In fact, Sillages is part of a raft of direct-to-consumer startups looking to offer coveters of luxury goods an entirely new value proposition: are you willing to trade the prestige of luxury brand names for equally high quality goods at a lower price?
Read more: 3 Ways Product-Led Companies Can "Experience-Ify"
It’s a gamble for these startups, because it means getting customers to boycott luxury labels for philosophical reasons - and not only because US wages have barely budged in 40 years. Perhaps the boldest risk-taker in this respect is Italic, a West Hollywood-based marketplace selling luxury leather goods from manufacturers for Celine, Prada and Gucci.
After paying a $10 monthly membership due, shoppers can buy up to two items each month, such as a leather tote from a Celine manufacturer for a reduced price of $145, compared with $3,300 from the original brand. Same quality, except the cheaper item is missing the fancy logo.
Similarly, a company called Brandless offers a range of 350 home goods and products priced at about $3, all of which have no branding – but they’re far from throwaway, dollar-store junk.
How does luxury on-demand affect legacy luxury brands?
Needless to say, luxury on-demand is a major threat to actual luxury brands, which are also being forced to adapt. While they aren’t lowering prices, Blanchin says they’re trying to reach a broader audience through ecommerce, “because it does not make sense for a luxury brand to open permanent stores in every small town.”

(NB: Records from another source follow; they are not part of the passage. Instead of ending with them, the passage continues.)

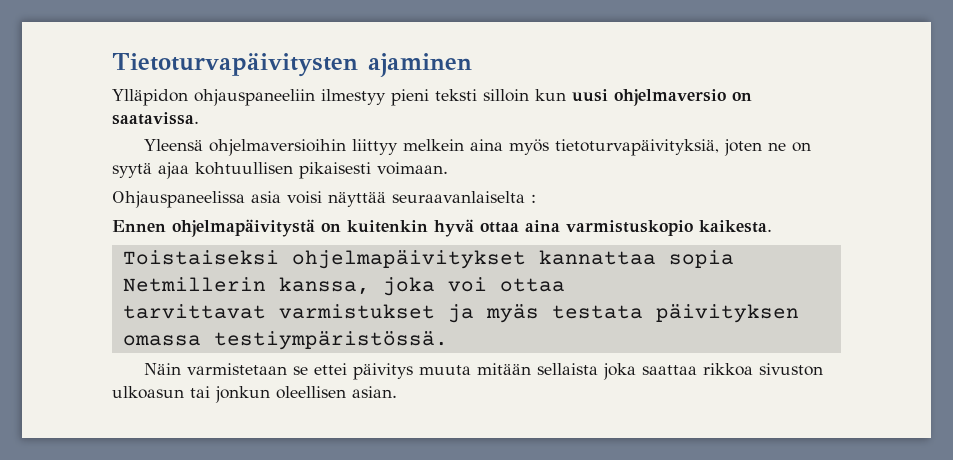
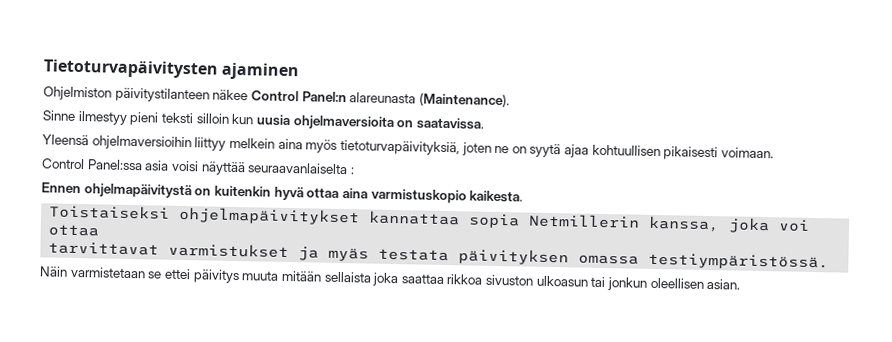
[112,89,315,106] Ylläpidon ohjauspaneeliin -> [43,86,510,108] [42,110,76,121] Ohjelmiston päivitystilanteen näkee Control Panel:n alareunasta (Maintenance). // Sinne
[572,89,726,106] uusi ohjelmaversio -> [255,114,395,130] uusia ohjelmaversioita
[112,191,245,208] Ohjauspaneelissa -> [41,158,143,171] Control Panel:ssa

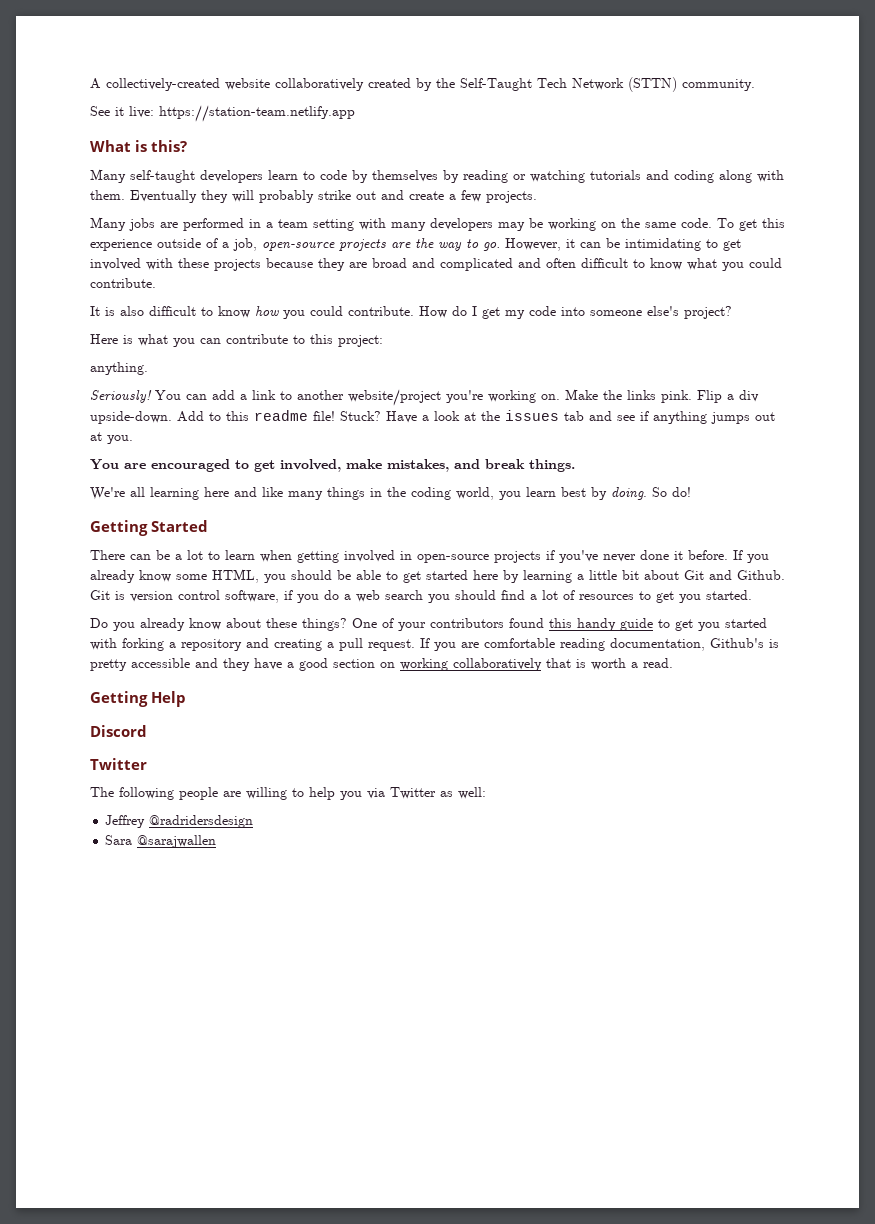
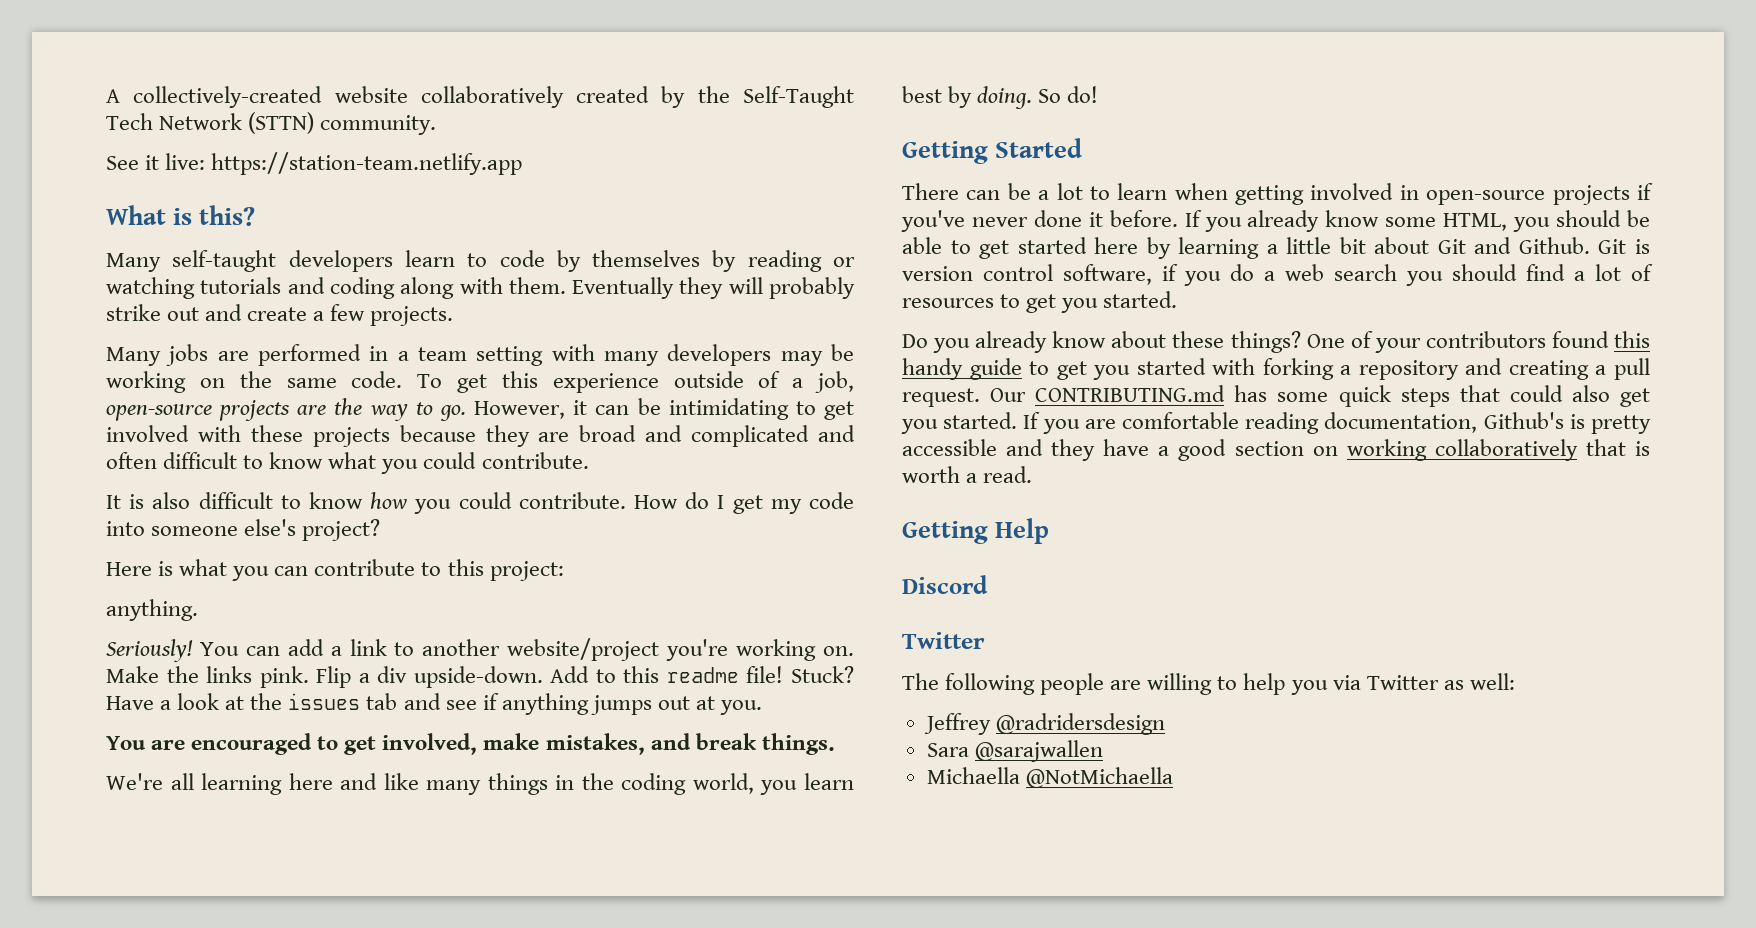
(415, 645) none -> [990,385,1651,407] [901,412,1018,434] Our CONTRIBUTING.md has some quick steps that could also get you started.
(217, 841) none -> [926,767,1173,788] // Michaella @NotMichaella

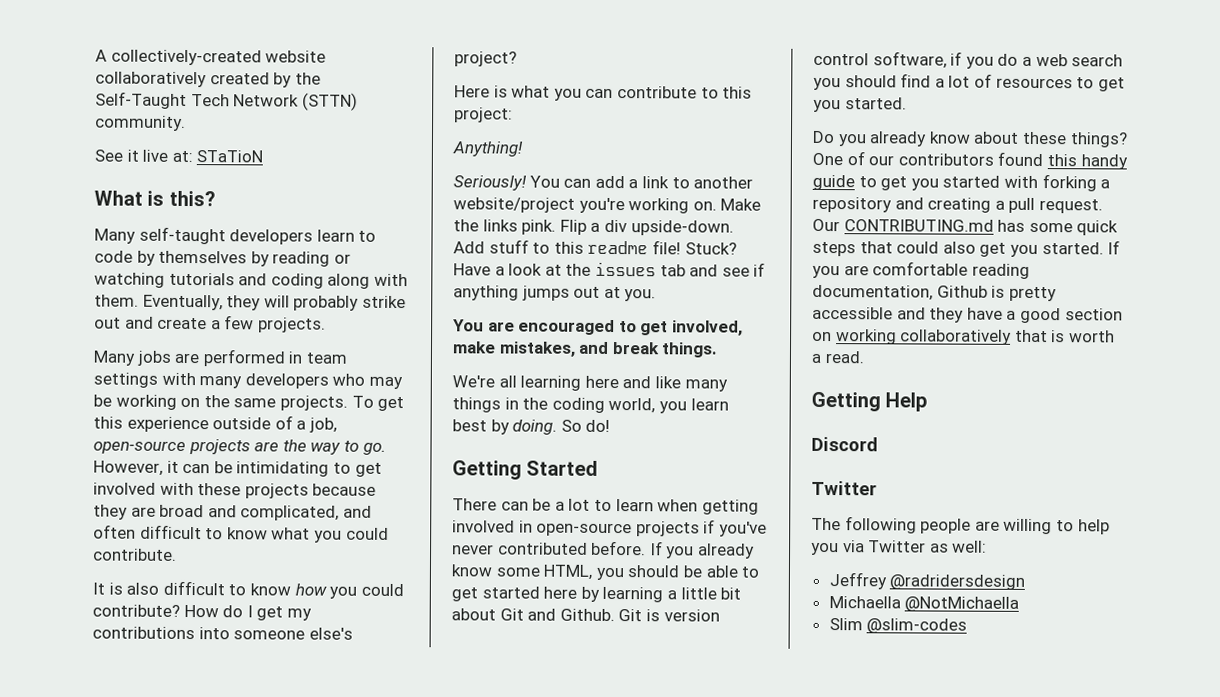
[165,152,523,175] live: https://station-team.netlify.app -> [142,149,264,163] live at: STaTioN
[572,277,675,299] Eventually -> [142,294,223,311] Eventually,
[397,346,544,366] a team setting -> [305,352,347,364] [93,372,158,388] team settings
(772, 355) none -> [332,373,366,386] who
[351,371,403,388] code. -> [279,395,348,411] projects.
[691,425,810,447] complicated -> [240,505,340,521] complicated,
[518,492,626,509] contribute. -> [92,604,180,617] contribute?
[809,492,855,509] code -> [92,626,195,640] contributions
[106,599,198,621] anything. -> [452,141,523,157] Anything!
(590, 674) none -> [488,239,529,254] stuff
[1033,210,1103,227] done it -> [497,542,588,555] contributed
[1374,338,1421,353] your -> [868,155,895,166] our
[1483,412,1564,429] Github's -> [936,285,988,298] Github
[926,740,1103,762] // Sara @sarajwallen -> (1026, 582) none
(1173, 777) none -> [828,618,968,634] // Slim @slim-codes

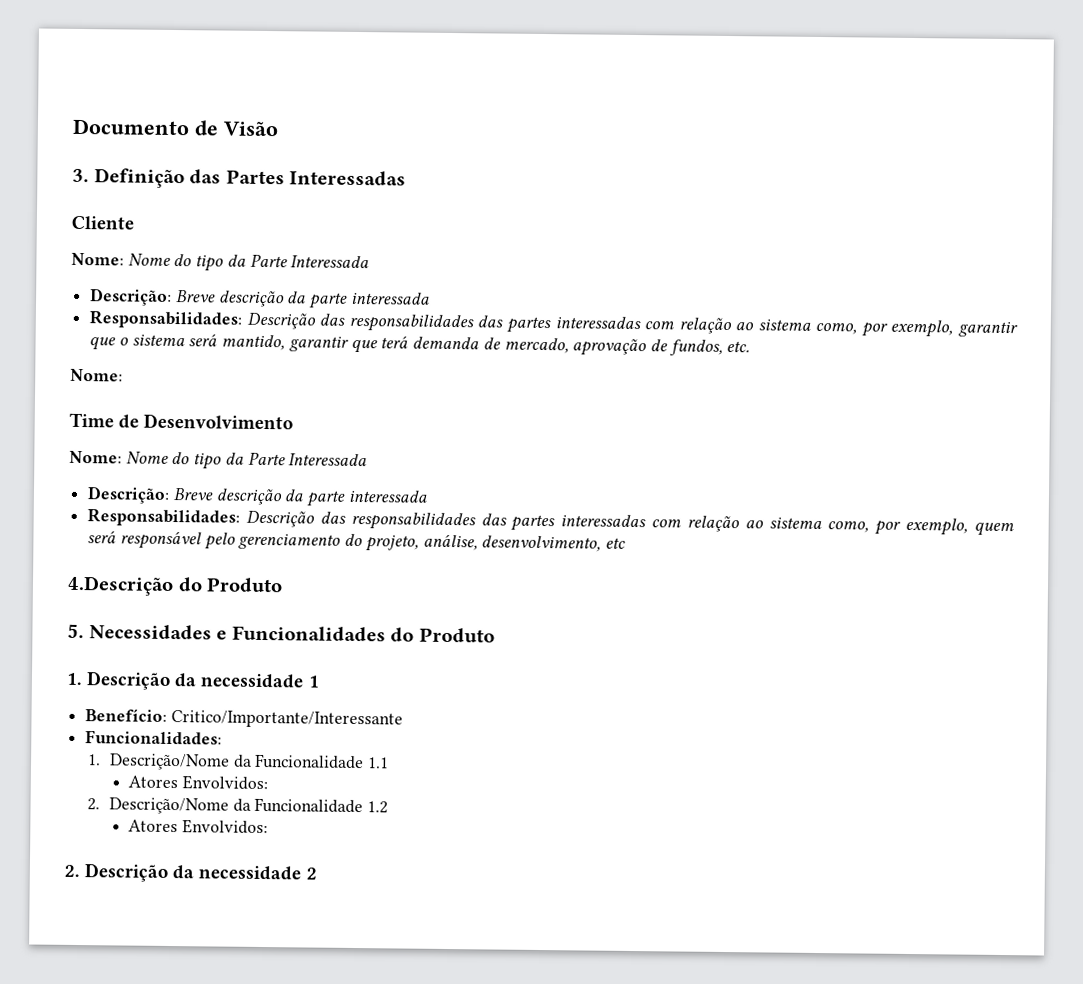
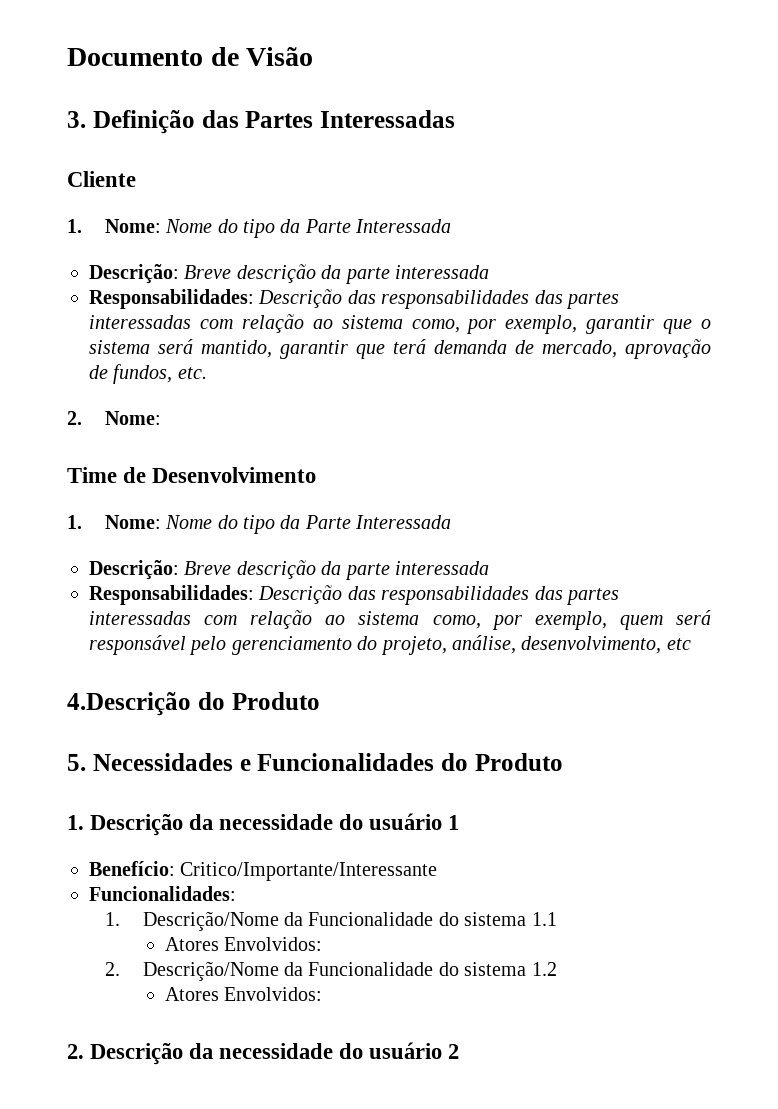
(134, 222) none -> [67,219,82,233] 1.
(751, 346) none -> [67,411,82,425] 2.
(294, 421) none -> [67,515,82,529] 1.
(305, 681) none -> [339,813,443,830] do usuário
(365, 761) none -> [438,912,527,926] do sistema
(364, 805) none -> [438,962,527,976] do sistema
(302, 873) none -> [339,1042,443,1059] do usuário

But it’s not easy. Since time immemorial, the very DNA of luxury brands was to offer an exclusive experience on top of the core product, and that hasn’t changed. Therefore, high-end retailers are under even more pressure than mainstream brands to replicate the in-store experience online.
“Recreating the same level of expertise and client care online that you could find in a store – that’s a way for luxury brands to reach a broader audience,” says Blanchin.
Contrary to popular stereotypes, Millennials haven’t shunned legacy luxury brands altogether. In fact, they may value them even more for the “intangible experience” component they bring, but they’ll consume it selectively. Even backpacking travelers on a shoestring budget will seek bursts of itinerant luxury.
“For instance, Millennial travelers might take a budget flight to Thailand but they’ll spend $200 to stay the night in a luxurious hotel,” says Blanchin.
It has changed the way five star hotels approach customer loyalty, for example, where their repeat patrons once belonged to a specific consumer segment earning a certain income level, with a relatively predictable customer lifetime value.
Hotel chains like Accor, which run high-end and low-end properties, offers customer loyalty program, LeClub AccorHotels for guests at its budget IBIS hotels as well as its luxury Sofitel and Raffles properties, where guests can earn points no matter where they’re staying, redeemable for future stays at any of its properties, as well as perks like online check-in, free internet access and exclusive member’s rates.
“It’s a way to target people that are not the classical wealthy client, but the middle class that might mostly go to an IBIS while saving to enjoy a five star every once in a while,” says Blanchin.